Interpreting works of other artists is nothing new for Melua, having covered Randy Newman’s “I Think It’s Gonna Rain Today,” The Cure’s “Just Like Heaven,” and Leonard Cohen’s “In My Secret Life,” among others, on her recordings as well as in her live performances. As far as how she engages such songs in contrast to her own compositions, however, Melua says she doesn’t apply two distinct philosophies.


“As a writer and as a creator I know that music is such a fluid thing,” she explains. “It never stays solid. So when I’ve written a song and released it, it’s then about only the person listening to it.

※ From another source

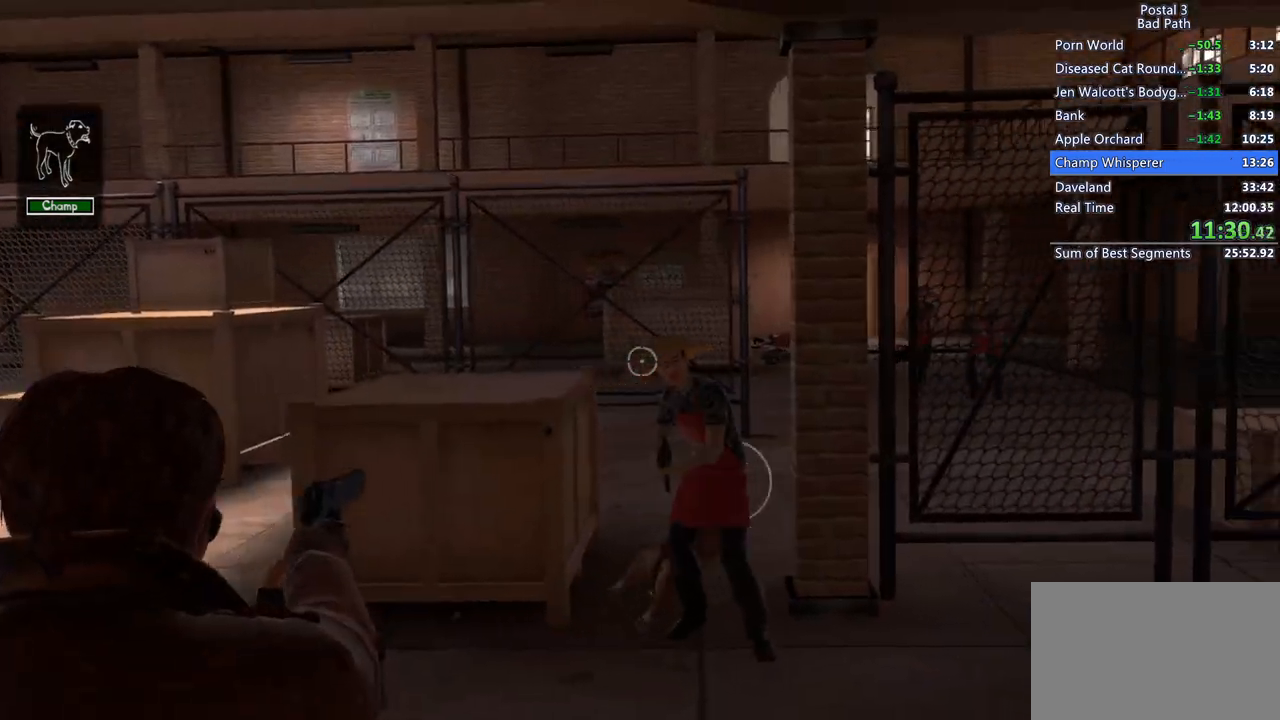
{"keys": ["w"], "mouse": [], "events": [[117, "mouse_left", "down"], [267, "mouse_left", "up"], [400, "mouse_right", "up"], [450, "w", "down"]]}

“On that basis, when I sing a song that I haven’t written, it’s completely mine,” she continues. “It’s got nothing to do with the writer and it’s got nothing to do with who previously recorded it.”


Of course, choosing well-written songs that lend to interpretation doesn’t hurt, but Melua maintains that ideally an artist “has no identity of her own, has no ego of her own, and is nothing but the pure moment and minute as the music is created.” In their own ways, she suggests, listeners can in turn surrender to the immediacy of the moment, in which they can appreciate some aspect of themselves within the music. Melua concurs, “You wouldn’t be attracted to the song if there wasn’t a part of you in it.”

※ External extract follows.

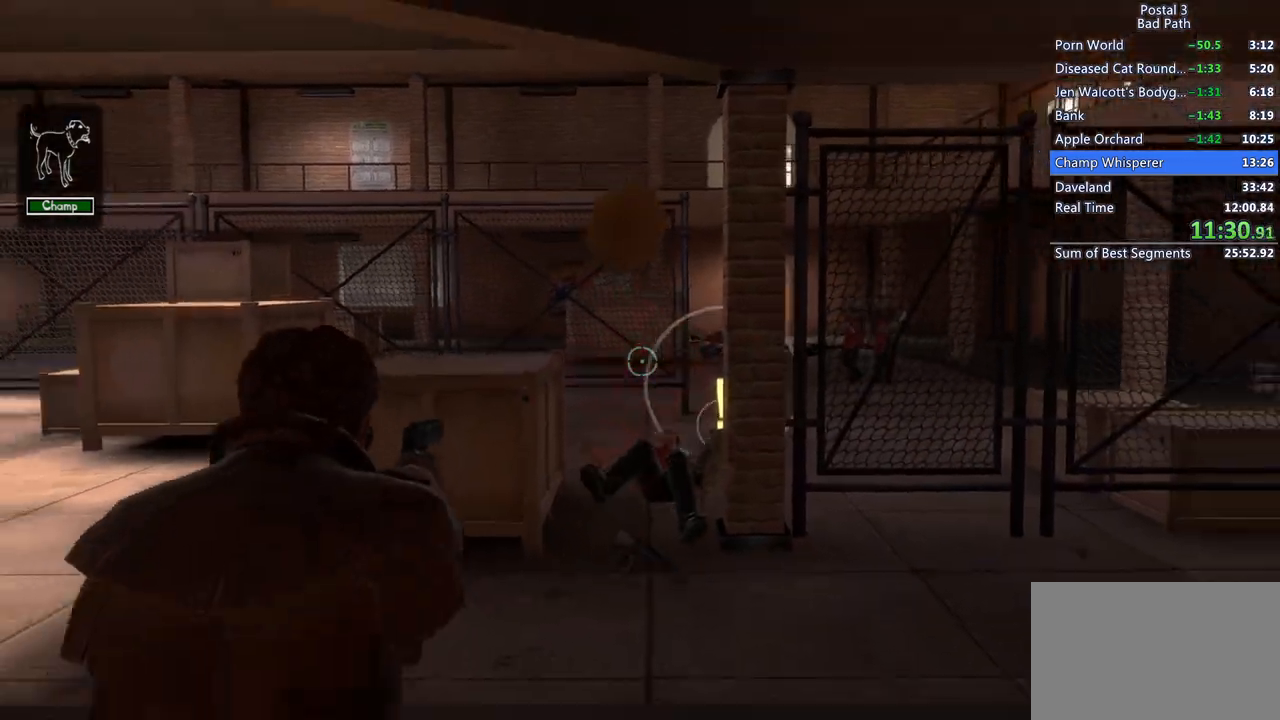
{"keys": ["r", "shift", "w"], "mouse": [], "events": [[33, "shift", "down"], [500, "r", "down"]]}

Asked how she’s evolved as an artist in the near decade of her distinction, Melua is at turns reasoned and reflective. “On the one hand the straightforward answer is that I feel like I’ve evolved in such huge leaps and steps,” she says, “but the funny thing is, the more I grow up and kind of think about myself as an artist and think about what I’m trying to do, it’s as if everything that I learn is about complete and utter simplicity.


“On that hand,” Melua says, her thoughts returning to the memory of her first musical discovery, “you’re almost trying to keep up with what you were like as a child.”